A dádiva da imigração

Manuel Carvalho, editorial, in Público on-line

A esmagadora maioria dos imigrantes quer o que inúmeras gerações de portugueses quiseram quando tiveram de partir: uma nova oportunidade para uma vida digna

O relatório da Comissão para a Igualdade e contra a Discriminação Racial (CICDR) de 2021 vale mais pelo que insinua do que pelo que revela em relação a agressões por motivos étnico-raciais. As 408 queixas apresentadas só podem representar uma pequena amostra da violência que todos os dias se comete contra negros, ciganos ou imigrantes. E, entre estes, o relatório confirma um disparo acentuado das queixas apresentadas por brasileiros. Depois da série de episódios de agressões contra esta comunidade, está na hora de os levar muito a sério e exigir não apenas respostas das autoridades, mas também a indignação e o protesto de toda a comunidade.

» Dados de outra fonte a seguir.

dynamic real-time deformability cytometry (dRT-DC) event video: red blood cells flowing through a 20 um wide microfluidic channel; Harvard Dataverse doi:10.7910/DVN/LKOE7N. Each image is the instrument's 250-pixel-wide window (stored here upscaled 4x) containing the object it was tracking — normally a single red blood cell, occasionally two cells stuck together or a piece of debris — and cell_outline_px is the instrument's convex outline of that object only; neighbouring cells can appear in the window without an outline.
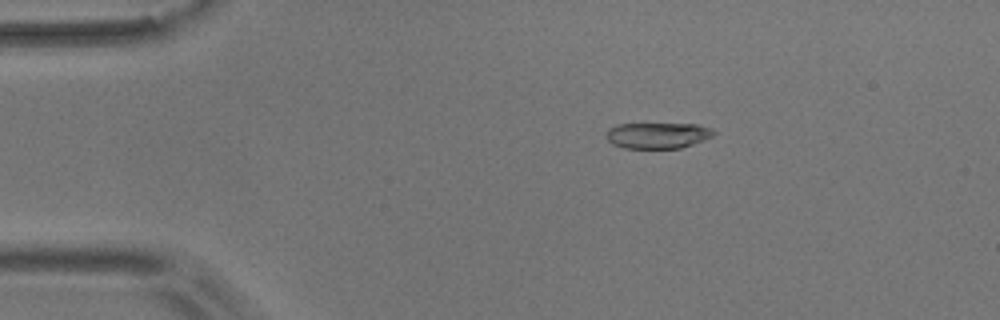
{"species": "common noctule bat (a hibernating species)", "species_latin": "Nyctalus noctula", "temperature_condition": "room temperature", "stored_images_in_passage": 46, "camera_frame_rate_fps": 3000, "um_per_image_px": 0.085, "animal": {"sex": "male", "body_mass_g": 17.9}, "frame": {"image": 1, "passage_image": 6, "time_ms": 1.667, "image_size_px": [1000, 320], "cell_outline_px": [[716, 132], [712, 136], [704, 140], [680, 148], [624, 148], [612, 144], [608, 140], [608, 128], [616, 124], [696, 124], [712, 128]], "centroid_in_image_um": [55.91, 11.5], "position_along_channel_um": 29.1, "area_um2": 16.18}}
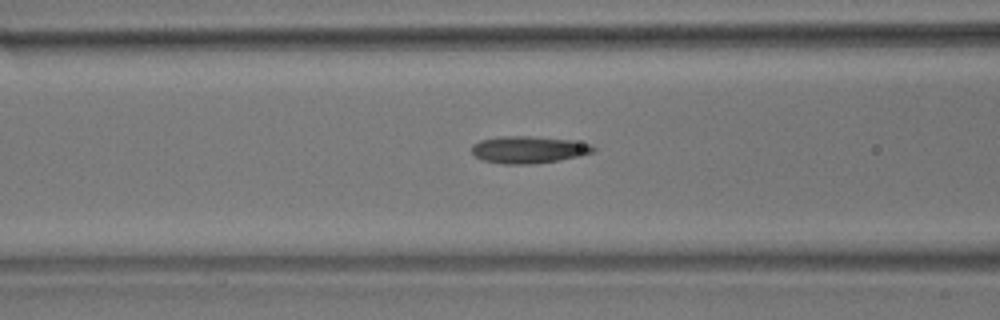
{"frame": {"image": 2, "passage_image": 18, "time_ms": 5.667, "image_size_px": [1000, 320], "cell_outline_px": [[596, 148], [592, 152], [580, 156], [560, 160], [532, 164], [504, 164], [480, 160], [472, 152], [472, 144], [480, 140], [500, 136], [532, 136], [572, 140], [592, 144]], "centroid_in_image_um": [44.93, 12.72], "position_along_channel_um": 121.7, "area_um2": 19.36}}
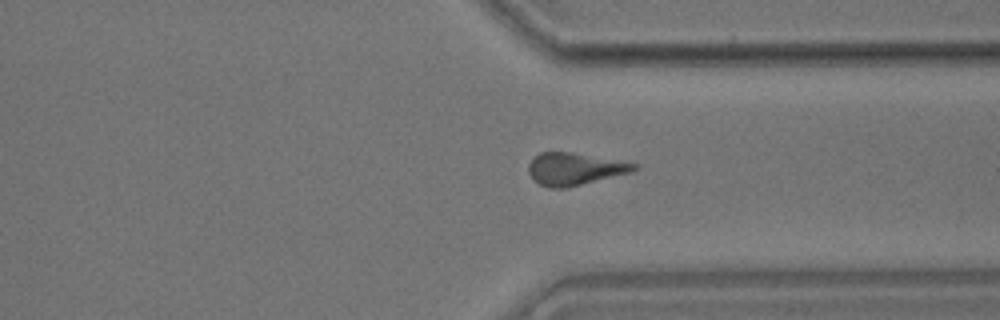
{"frame": {"image": 3, "passage_image": 38, "time_ms": 12.333, "image_size_px": [1000, 320], "cell_outline_px": [[640, 168], [632, 172], [564, 188], [548, 188], [532, 180], [528, 172], [528, 164], [540, 152], [572, 152], [640, 164]], "centroid_in_image_um": [48.85, 14.36], "position_along_channel_um": 362.5, "area_um2": 19.88}, "authors_computed_cell_mechanics": {"area_um2": 18.8717, "velocity_mm_per_s": 3.6248, "shape_relaxation_time_tau1_ms": 3.1152, "shape_relaxation_time_tau2_ms": 4.107, "deformation_change_tau1": 0.1715, "deformation_change_tau2": 0.1542}}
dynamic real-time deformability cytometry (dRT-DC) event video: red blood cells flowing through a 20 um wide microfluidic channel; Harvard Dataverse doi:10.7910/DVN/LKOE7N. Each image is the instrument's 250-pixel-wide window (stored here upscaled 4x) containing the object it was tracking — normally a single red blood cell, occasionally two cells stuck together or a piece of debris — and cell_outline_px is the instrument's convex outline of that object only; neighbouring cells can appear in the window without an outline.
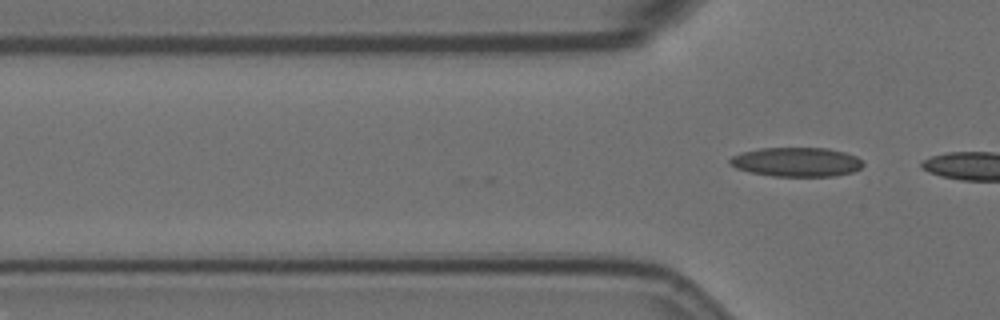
{"species": "Egyptian fruit bat (a non-hibernating species)", "species_latin": "Rousettus aegyptiacus", "temperature_condition": "room temperature", "stored_images_in_passage": 3, "camera_frame_rate_fps": 3000, "um_per_image_px": 0.085, "animal": {"sex": "female"}, "frame": {"image": 1, "passage_image": 3, "time_ms": 0.667, "image_size_px": [1000, 320], "cell_outline_px": [[864, 164], [860, 168], [852, 172], [832, 176], [772, 176], [748, 172], [736, 168], [728, 164], [728, 160], [732, 156], [744, 152], [760, 148], [828, 148], [844, 152], [856, 156]], "centroid_in_image_um": [67.67, 13.77], "position_along_channel_um": 58.1, "area_um2": 22.66}}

O Presidente da República pode ter razão quando reage a agressões xenófobas ou racistas contra brasileiros dizendo que “não se deve generalizar” a autoria destes abusos à sociedade portuguesa. Mas, mesmo que defenda a punição dos prevaricadores, a sua mensagem contempla, ainda que de forma involuntária, uma condescendência e um relativismo potencialmente funestos. Mesmo que os crimes sejam praticados por uma minoria, subtraí-los à responsabilidade geral da sociedade tende a gerar indiferença ou demissão. Ora, o racismo e a xenofobia é um problema que nos ofende a todos. É um horror que não se combate apenas com a lei, mas também com a criação de uma pressão social capaz de tornar esses crimes mais intoleráveis.

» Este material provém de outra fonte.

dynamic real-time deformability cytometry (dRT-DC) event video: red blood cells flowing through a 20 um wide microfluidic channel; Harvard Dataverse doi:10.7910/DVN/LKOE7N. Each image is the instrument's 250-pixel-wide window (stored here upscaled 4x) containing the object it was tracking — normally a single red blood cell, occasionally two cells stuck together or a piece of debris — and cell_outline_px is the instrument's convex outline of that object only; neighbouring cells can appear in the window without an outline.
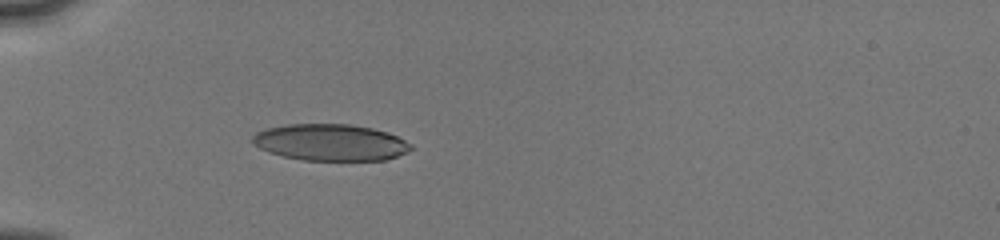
{"species": "human", "species_latin": "Homo sapiens", "temperature_condition": "cold", "stored_images_in_passage": 9, "camera_frame_rate_fps": 3000, "um_per_image_px": 0.085, "donor": {"sex": "male"}, "frame": {"image": 1, "passage_image": 6, "time_ms": 4.0, "image_size_px": [1000, 240], "cell_outline_px": [[412, 148], [408, 152], [384, 160], [304, 160], [284, 156], [268, 152], [252, 144], [252, 136], [256, 132], [268, 128], [288, 124], [352, 124], [372, 128], [388, 132], [412, 144]], "centroid_in_image_um": [28.08, 12.1], "position_along_channel_um": 56.9, "area_um2": 33.76}}
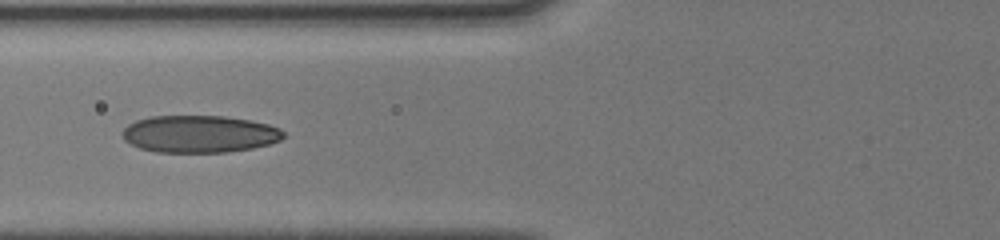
{"frame": {"image": 2, "passage_image": 8, "time_ms": 5.667, "image_size_px": [1000, 240], "cell_outline_px": [[284, 136], [280, 140], [268, 144], [252, 148], [228, 152], [156, 152], [140, 148], [124, 140], [120, 136], [120, 132], [128, 124], [136, 120], [152, 116], [224, 116], [252, 120], [268, 124], [280, 128], [284, 132]], "centroid_in_image_um": [16.93, 11.38], "position_along_channel_um": 108.9, "area_um2": 35.14}}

E para que isso seja possível, há muito mais do que valores humanistas, a decência, a ética ou a lei a considerar. Há também um lado utilitário, ou egoísta. Os brasileiros, como os nepaleses ou franceses, fazem imensa falta ao país. Para suprir necessidades no mercado de trabalho, para garantir a sustentabilidade da Segurança Social, para reanimar o vazio das nossas escolas. Como fazem falta para reavivar a língua, para enriquecer a cultura ou para acentuar o cosmopolitismo. Como disse o presidente da Assembleia da República, “Portugal deve muito, mas mesmo muito, aos muitos milhares de imigrantes que aqui trabalham”.

Há riscos neste processo? Claro que os bolsonaristas, os criminosos, os que querem reconstruir nas nossas cidades as fortalezas dos condomínios fechados ou fazer quartos interiores indignos para as suas “babás” não são bem-vindos. Mas esses não são a regra que a extrema-direita agita como um fantasma. A esmagadora maioria quer o que inúmeras gerações de portugueses quiseram quando tiveram de emigrar: uma nova oportunidade para uma vida digna. Esses devem ser recebidos como uma benesse para um país que necessita de novas energias. A maioria dos portugueses há-de ser tolerante e aberta, mas, na defesa dos seus valores (e até dos seus interesses), tem de fazer mais prova desses valores e atitudes.